I’m all about positivity. Most of my hashtags will involve ‘positive vibes’ – I finish the day by thinking of 3 positives- and I always encourage others to find the positive in every situation.
I display photos on my instagram that are positive and highlight memorable good times and things that I get up to. It’s amazing to be a positive influence but I feel honesty is most definitely important too.
 I am proud to say that I have come so far and am in a place that’s 1000x better than a year ago. I now go out and do amazing things and create memories. I’ve got back in to things I am passionate about, a circle of friends that remind me how lucky I am on a daily basis without them even realising. I do a job that makes me so proud and allows me to make a difference on a daily basis. Things are positive.
 

Do I have bad days? Do I have days where I just want to hide from the world? Do I bite peoples heads off occasionally without even realising it? Do I sometimes sit thinking of every possible negative? Do I cry? Do I have days where it’s impossible for me to just ‘cheer up’? Do I make mistakes?
The answer to all of the above is YES – of course I do!! Not only am I in recovery from mental illness, I’m also human and with that comes feelings and experiences that we can’t always label as ‘positive’.
 

It’s so easy to look through peoples instagram uploads and start to feel down about yourself and comparing it to your life.
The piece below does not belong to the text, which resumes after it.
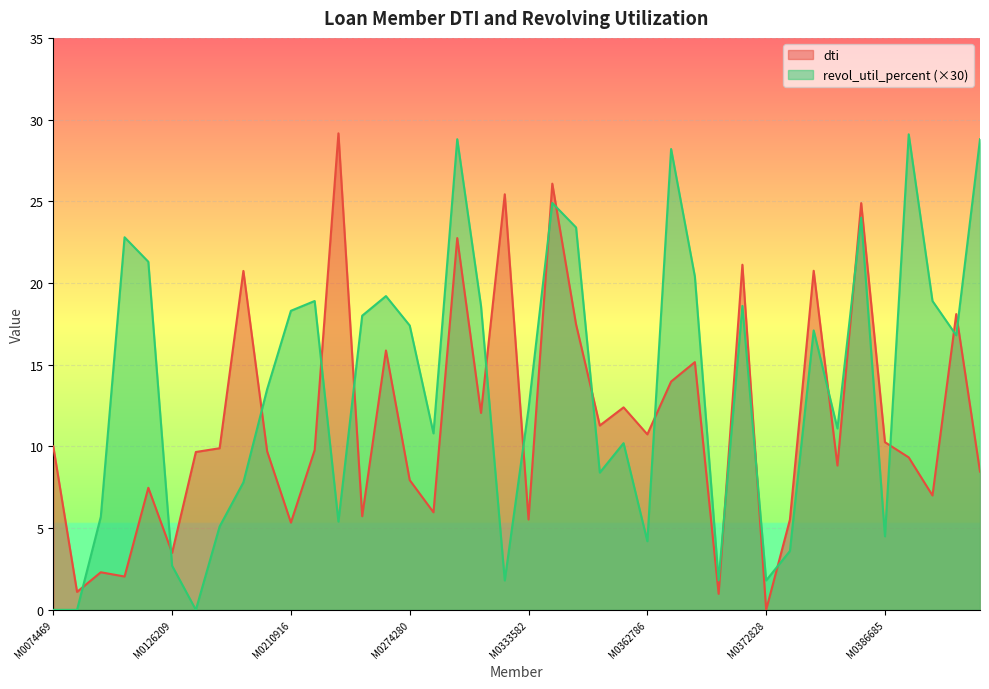

Is it true that revol_util_percent equals 18.2 at M0083132?

False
It’s important to remember that even the most well-known privileged people that spend their time jetting around the world attending big events are also, guess what?  Human. They have bad days, things aren’t always as perfect as they seem. We are all human no matter what our circumstances or lifestyle- we just don’t post all the negative moments and feelings because why would we? We want to celebrate our individual journeys through life, show the things that we love and the amazing places that we see. I think this is perfectly fine, but I also feel personally, that it’s important for me to give an honest insight.
 

With my current circumstances I battle my mental illness on a daily basis. Sometimes, that battle barely affects my day- but other times it completely takes over. This can be anything from extremely low moods to negative thoughts and beliefs around eating/weight that are sometimes stronger than I am.  I have days where all I want to do is sit and cry and beg people around me to make me feel better or change things. Ultimately, I know that it’s only me that can do something to change things. I know that those feelings won’t last forever and whatever I’m feeling will pass and I know that when it does I will pick myself back up and start again. The difference is before I would give in to the thoughts and feelings and let them not only destroy a day but they would consume weeks or even months.  Now, I’m not only stronger but I challenge myself and have a better mindset. I know exactly where I want to be and that keeps me moving forward on a daily basis- it makes the battle worth fighting.

Ultimately, I wanted this post to remind everyone that we all have bad days, hurdles along the way and, putting it bluntly- shit happens. It’s about learning to accept and manage the lows and use them as motivation to get back up and do the things you love. Nobody is perfect and your biggest motivation should always be yourself.
I hope you've all had a fab Bank Holiday weekend!